**THE PROBLEM:** Echo the listing verbatim, starting at its first line and ending at the line that contains "Čepovi za rezervoar – univerzalni", with both of those lines included.

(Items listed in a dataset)
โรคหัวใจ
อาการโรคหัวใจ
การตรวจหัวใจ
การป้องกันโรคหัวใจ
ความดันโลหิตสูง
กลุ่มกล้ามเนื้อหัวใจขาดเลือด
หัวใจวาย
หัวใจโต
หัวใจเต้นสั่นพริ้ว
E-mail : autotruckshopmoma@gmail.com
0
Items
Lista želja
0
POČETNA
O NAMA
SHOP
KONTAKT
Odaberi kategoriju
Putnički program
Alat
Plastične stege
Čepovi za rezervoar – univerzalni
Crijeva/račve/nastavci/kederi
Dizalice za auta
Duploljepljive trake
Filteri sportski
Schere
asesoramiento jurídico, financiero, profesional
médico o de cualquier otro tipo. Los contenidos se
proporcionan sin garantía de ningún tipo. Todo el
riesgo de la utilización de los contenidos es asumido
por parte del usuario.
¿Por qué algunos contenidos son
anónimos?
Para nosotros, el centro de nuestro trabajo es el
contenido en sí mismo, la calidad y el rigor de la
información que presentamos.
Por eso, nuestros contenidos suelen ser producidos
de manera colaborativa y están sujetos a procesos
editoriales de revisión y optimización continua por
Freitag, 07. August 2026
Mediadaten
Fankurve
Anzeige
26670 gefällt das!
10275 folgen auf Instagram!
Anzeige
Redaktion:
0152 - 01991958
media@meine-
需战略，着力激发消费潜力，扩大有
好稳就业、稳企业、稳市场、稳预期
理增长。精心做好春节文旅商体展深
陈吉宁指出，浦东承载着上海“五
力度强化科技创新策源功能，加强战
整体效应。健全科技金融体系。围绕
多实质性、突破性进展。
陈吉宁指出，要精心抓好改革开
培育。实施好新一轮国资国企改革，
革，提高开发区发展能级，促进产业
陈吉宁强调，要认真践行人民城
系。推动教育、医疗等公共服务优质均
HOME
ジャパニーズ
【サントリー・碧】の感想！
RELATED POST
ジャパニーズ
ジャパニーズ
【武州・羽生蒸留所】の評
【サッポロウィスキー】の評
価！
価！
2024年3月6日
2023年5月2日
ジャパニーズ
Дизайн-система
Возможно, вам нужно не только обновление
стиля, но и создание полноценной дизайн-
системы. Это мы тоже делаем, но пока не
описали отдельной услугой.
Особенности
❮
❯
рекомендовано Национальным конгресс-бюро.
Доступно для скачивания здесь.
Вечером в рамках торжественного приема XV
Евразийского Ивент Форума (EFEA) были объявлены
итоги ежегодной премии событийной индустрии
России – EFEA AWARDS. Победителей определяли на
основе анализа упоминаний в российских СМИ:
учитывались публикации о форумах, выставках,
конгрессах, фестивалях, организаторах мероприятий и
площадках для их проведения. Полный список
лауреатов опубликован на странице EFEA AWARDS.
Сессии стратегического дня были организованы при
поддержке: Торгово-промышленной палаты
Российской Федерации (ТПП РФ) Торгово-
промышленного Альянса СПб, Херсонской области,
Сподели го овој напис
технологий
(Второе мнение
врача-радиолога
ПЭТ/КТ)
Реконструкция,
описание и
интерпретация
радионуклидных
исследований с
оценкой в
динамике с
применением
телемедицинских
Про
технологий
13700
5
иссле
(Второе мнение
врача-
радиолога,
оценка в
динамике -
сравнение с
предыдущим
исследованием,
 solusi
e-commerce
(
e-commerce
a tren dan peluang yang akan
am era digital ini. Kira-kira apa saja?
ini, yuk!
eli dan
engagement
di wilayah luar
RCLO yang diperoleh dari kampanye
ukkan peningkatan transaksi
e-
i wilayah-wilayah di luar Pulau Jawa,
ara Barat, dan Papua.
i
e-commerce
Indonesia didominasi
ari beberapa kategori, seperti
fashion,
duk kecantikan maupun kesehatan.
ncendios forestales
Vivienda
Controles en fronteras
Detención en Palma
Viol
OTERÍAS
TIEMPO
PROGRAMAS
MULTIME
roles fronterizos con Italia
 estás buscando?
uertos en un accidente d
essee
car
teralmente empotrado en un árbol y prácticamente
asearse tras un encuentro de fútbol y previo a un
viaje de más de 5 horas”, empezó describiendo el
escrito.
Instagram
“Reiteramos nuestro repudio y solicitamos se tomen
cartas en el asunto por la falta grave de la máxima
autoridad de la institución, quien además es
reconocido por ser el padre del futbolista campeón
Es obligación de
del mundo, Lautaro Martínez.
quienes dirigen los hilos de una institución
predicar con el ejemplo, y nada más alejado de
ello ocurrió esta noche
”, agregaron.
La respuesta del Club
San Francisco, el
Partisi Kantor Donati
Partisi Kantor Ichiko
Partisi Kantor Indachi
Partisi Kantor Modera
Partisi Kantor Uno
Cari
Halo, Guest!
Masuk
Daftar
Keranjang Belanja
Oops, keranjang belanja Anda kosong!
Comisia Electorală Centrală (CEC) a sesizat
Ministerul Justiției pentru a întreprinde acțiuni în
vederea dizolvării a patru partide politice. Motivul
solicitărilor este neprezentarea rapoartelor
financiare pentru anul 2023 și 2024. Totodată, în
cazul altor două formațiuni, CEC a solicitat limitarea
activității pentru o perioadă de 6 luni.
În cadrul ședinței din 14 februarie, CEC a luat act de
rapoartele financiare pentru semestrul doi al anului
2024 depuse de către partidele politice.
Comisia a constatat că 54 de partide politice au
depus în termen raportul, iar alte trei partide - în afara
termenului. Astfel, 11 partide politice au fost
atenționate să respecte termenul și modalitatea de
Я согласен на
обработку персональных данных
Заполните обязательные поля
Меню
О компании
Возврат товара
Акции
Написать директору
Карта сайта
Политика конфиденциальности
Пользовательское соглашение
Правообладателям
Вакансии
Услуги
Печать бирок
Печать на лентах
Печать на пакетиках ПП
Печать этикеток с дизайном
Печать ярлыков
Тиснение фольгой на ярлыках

**ANSWER FOR THIS EXERCISE:**
โรคหัวใจ
อาการโรคหัวใจ
การตรวจหัวใจ
การป้องกันโรคหัวใจ
ความดันโลหิตสูง
กลุ่มกล้ามเนื้อหัวใจขาดเลือด
หัวใจวาย
หัวใจโต
หัวใจเต้นสั่นพริ้ว
E-mail : autotruckshopmoma@gmail.com
0
Items
Lista želja
0
POČETNA
O NAMA
SHOP
KONTAKT
Odaberi kategoriju
Putnički program
Alat
Plastične stege
Čepovi za rezervoar – univerzalni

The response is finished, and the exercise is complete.